The HHS, however, is apparently aiming for a return to the past. "The United States has returned to its long-standing position that the term 'sex' ... does not refer to gender identity," HHS attorneys wrote in the court filings for a Texas lawsuit earlier this month, per The Washington Post.
But "the way that HHS is defining gender identity is not the way that the medical community defines gender identity," Shah says. Last year, multiple physicians told The New York Times that anatomy does not determine gender — and assuming that it does is an outdated view. "What this rule is doing, it’s not protecting patients, it’s allowing providers to act on their own beliefs," she adds.
Trans and gender non-conforming people already face numerous barriers to access when it comes to health care — not just social stigma, but also difficulty accessing insurance, NPR reported. In 2017, an NPR poll found that 22 percent of transgender individuals reported avoiding doctors or health care providers out of fear that they would face discrimination.
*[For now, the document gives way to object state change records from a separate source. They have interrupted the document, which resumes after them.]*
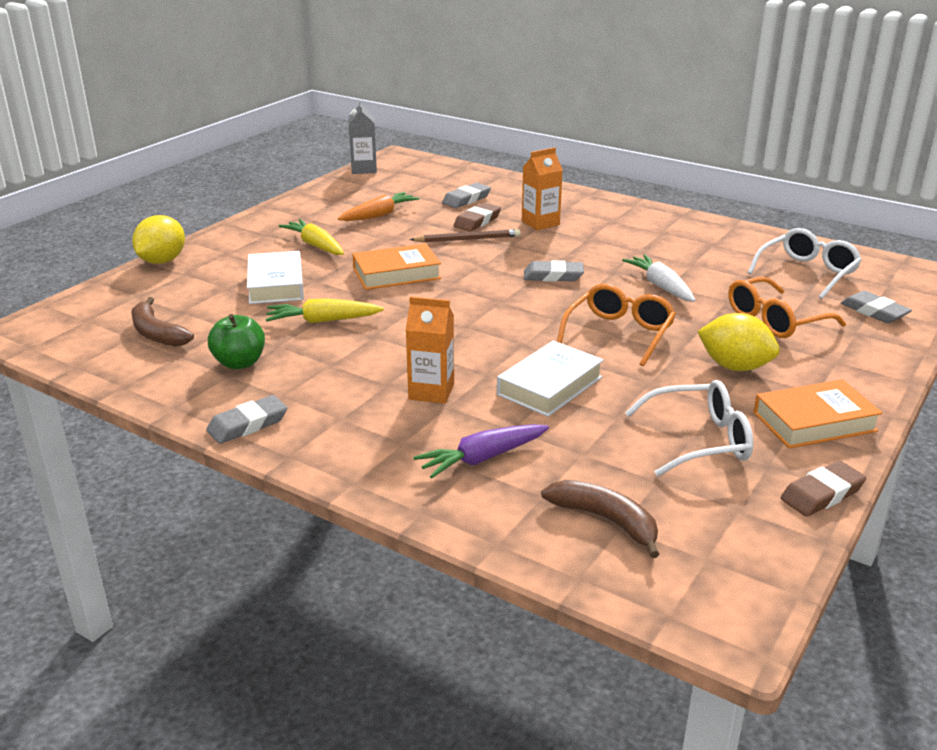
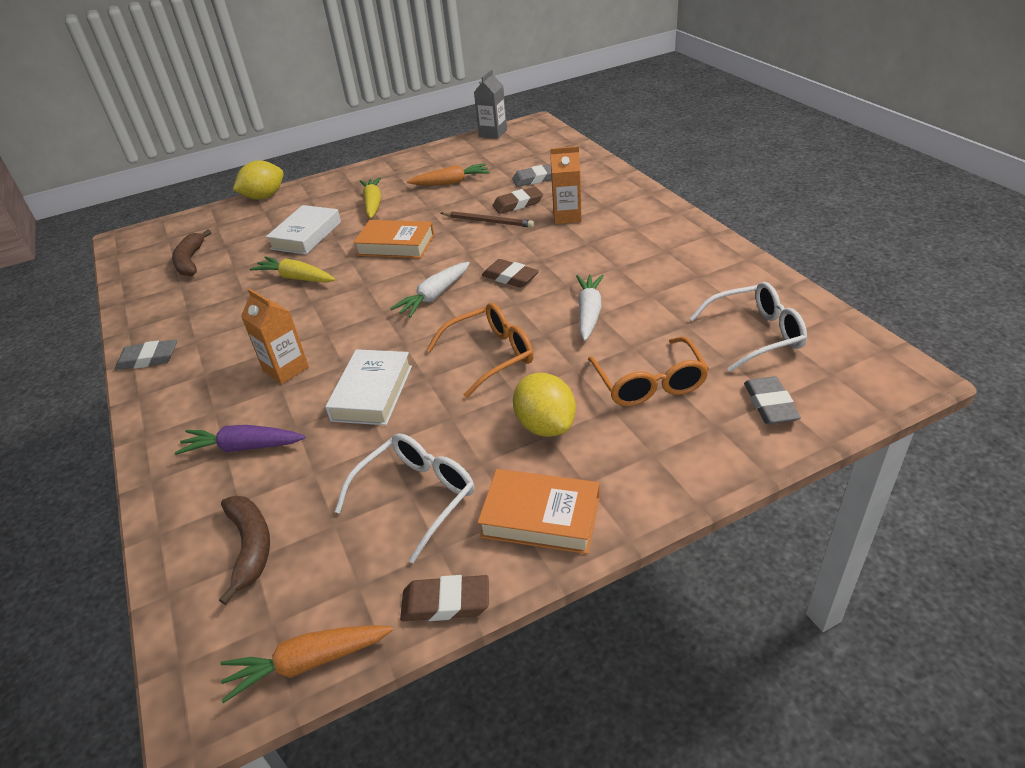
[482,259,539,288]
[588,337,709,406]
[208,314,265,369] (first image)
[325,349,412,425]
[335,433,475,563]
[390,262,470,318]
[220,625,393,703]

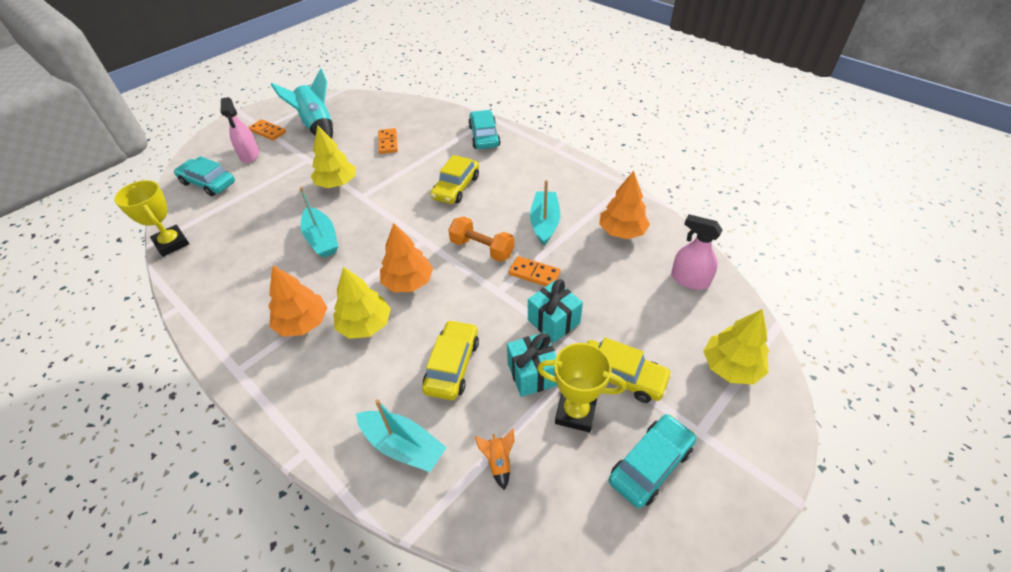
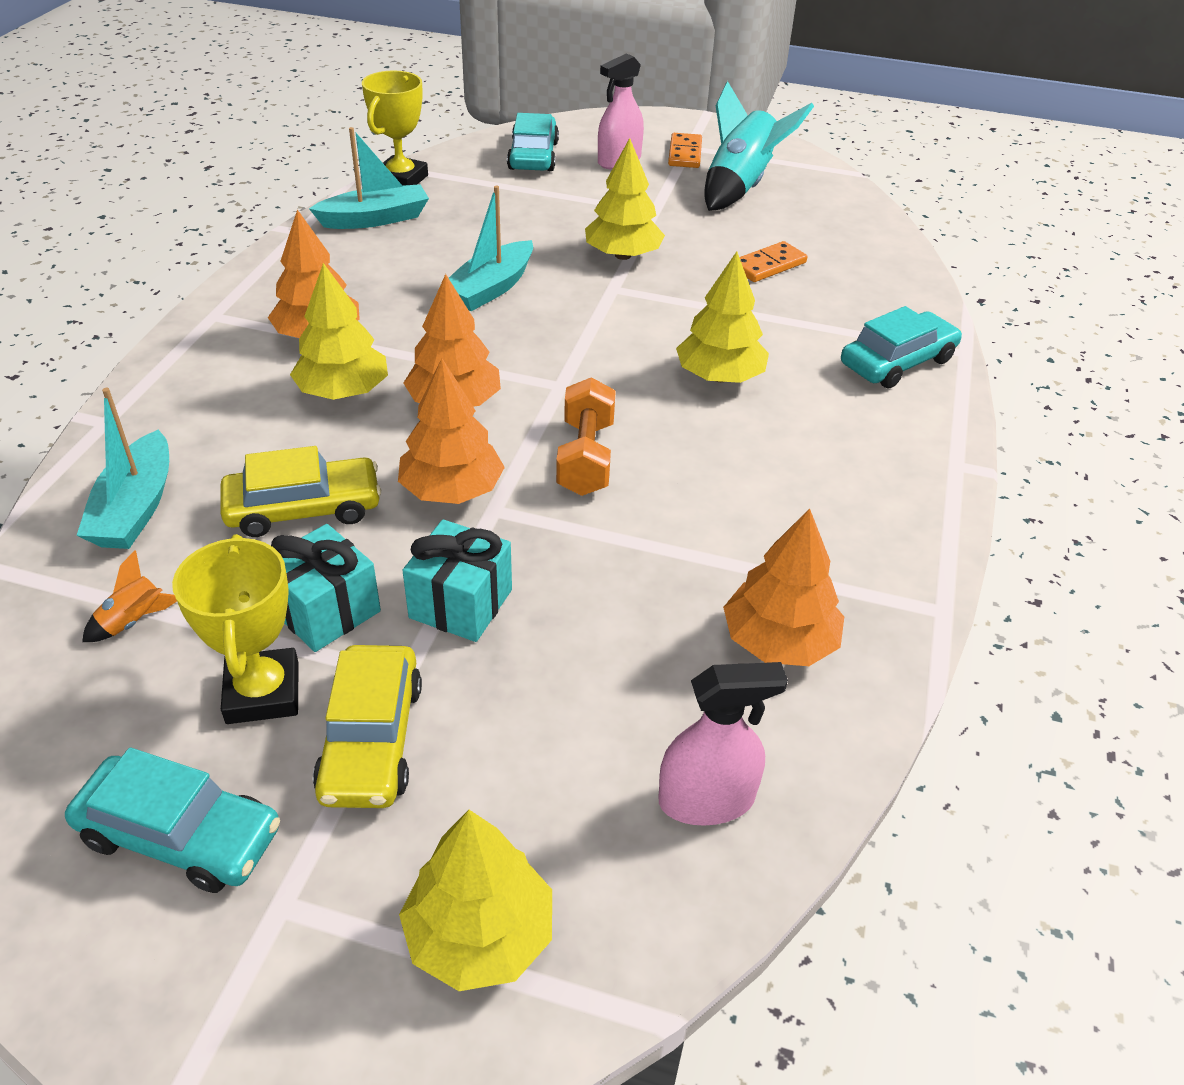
[676,252,769,383]
[309,127,429,229]
[659,662,788,826]
[509,256,561,286] (first image)
[398,358,505,504]

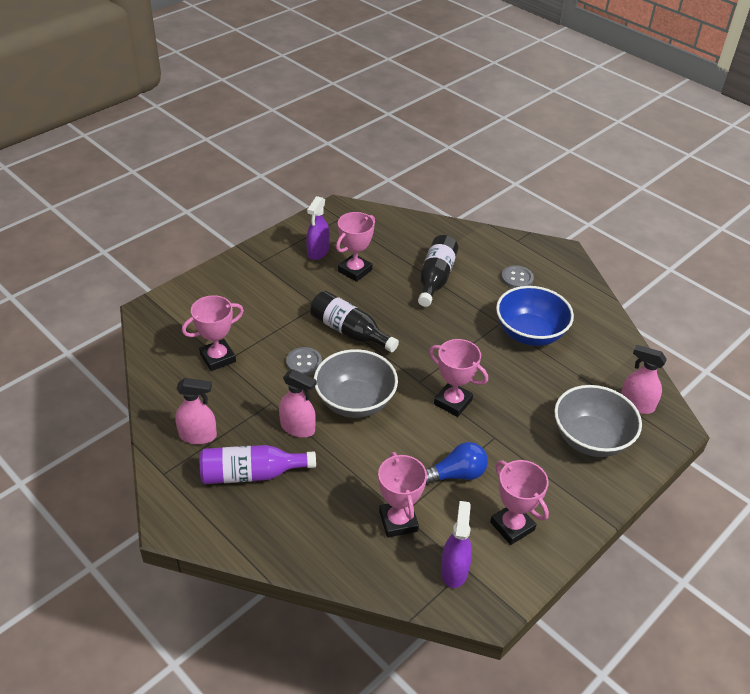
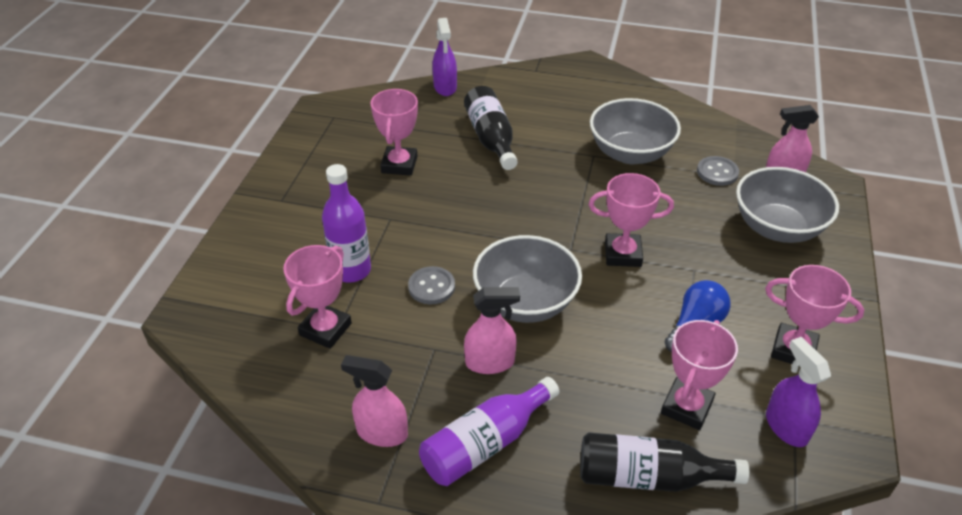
[432,18,457,96]
[697,156,739,186]
[590,98,681,164]
[580,432,749,492]
[341,355,408,447]
[661,320,738,430]
[322,164,371,283]

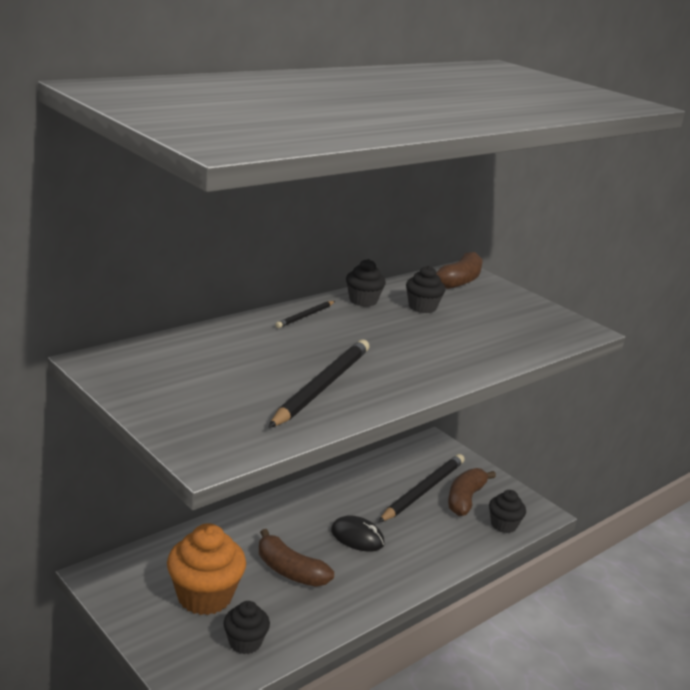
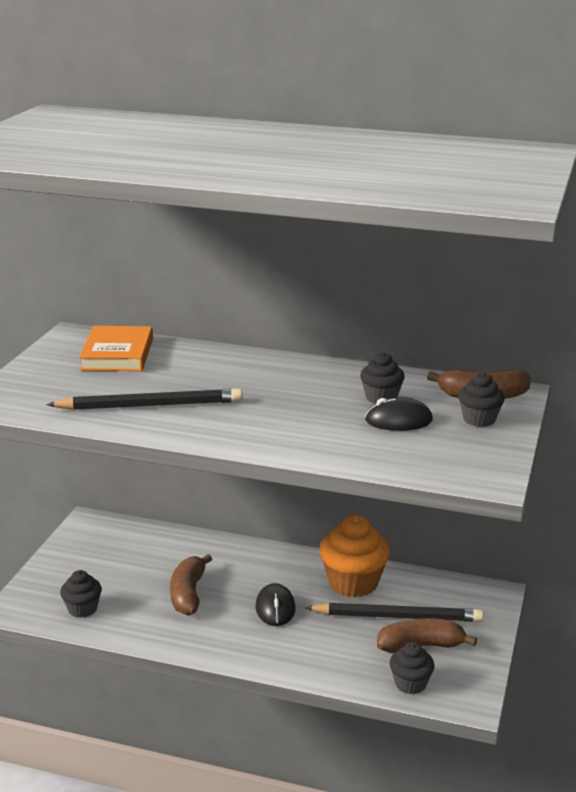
[458,372,505,427]
[275,301,335,328] (first image)
[319,515,390,597]
[79,326,153,371]
[365,397,433,431]

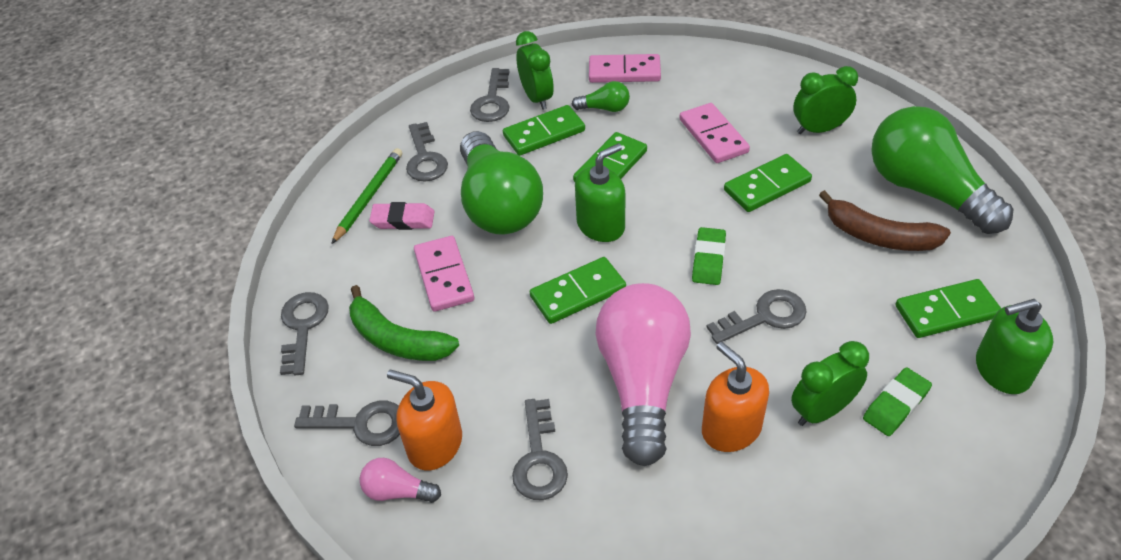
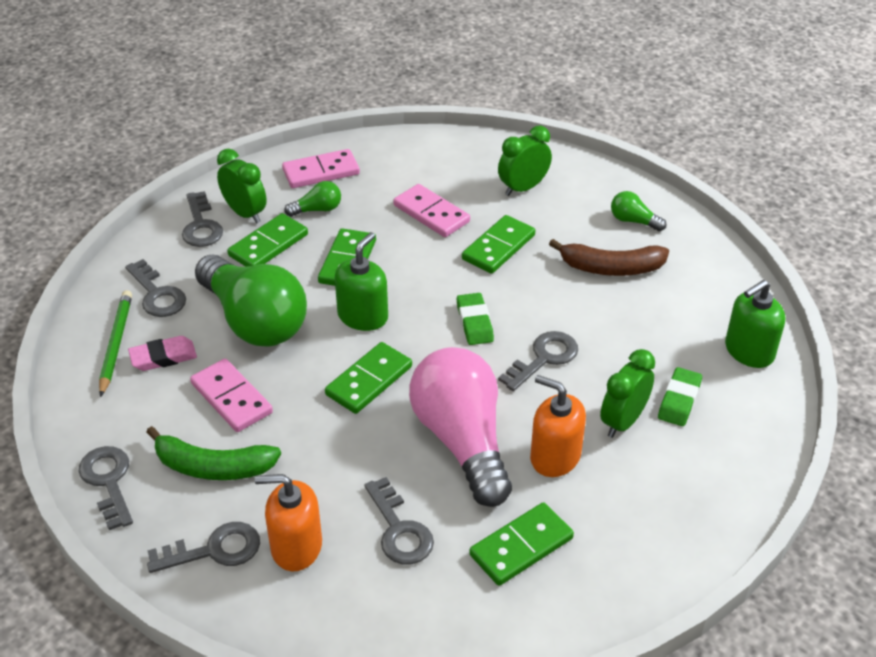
[611,191,666,231]
[469,502,574,586]
[360,458,441,503] (first image)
If the Trump administration implements this new rule, Shah says it would further aggravate those existing barriers to access. For example, if a trans person living in a conservative or rural area is turned away from a doctor or clinic, they may not have many other options to which they can turn. They also might not be able to afford to travel a great distance to access the care they need, as USA Today pointed out last year.
This is why Shah encourages advocates to be vocal in their opposition to this reported proposal, and reaffirms Planned Parenthood's commitment to providing care no matter what someone's gender identity is.
"Instead of breaking down protections for vulnerable people, we should be protecting them as much as we can in order to ensure that they are receiving basic access to health care, such as flu shots and cancer screenings and STI screenings and HIV prevention and treatment," Shah says, "or this could potentially worsen the health status of certain people, so I’m disgusted by this proposal."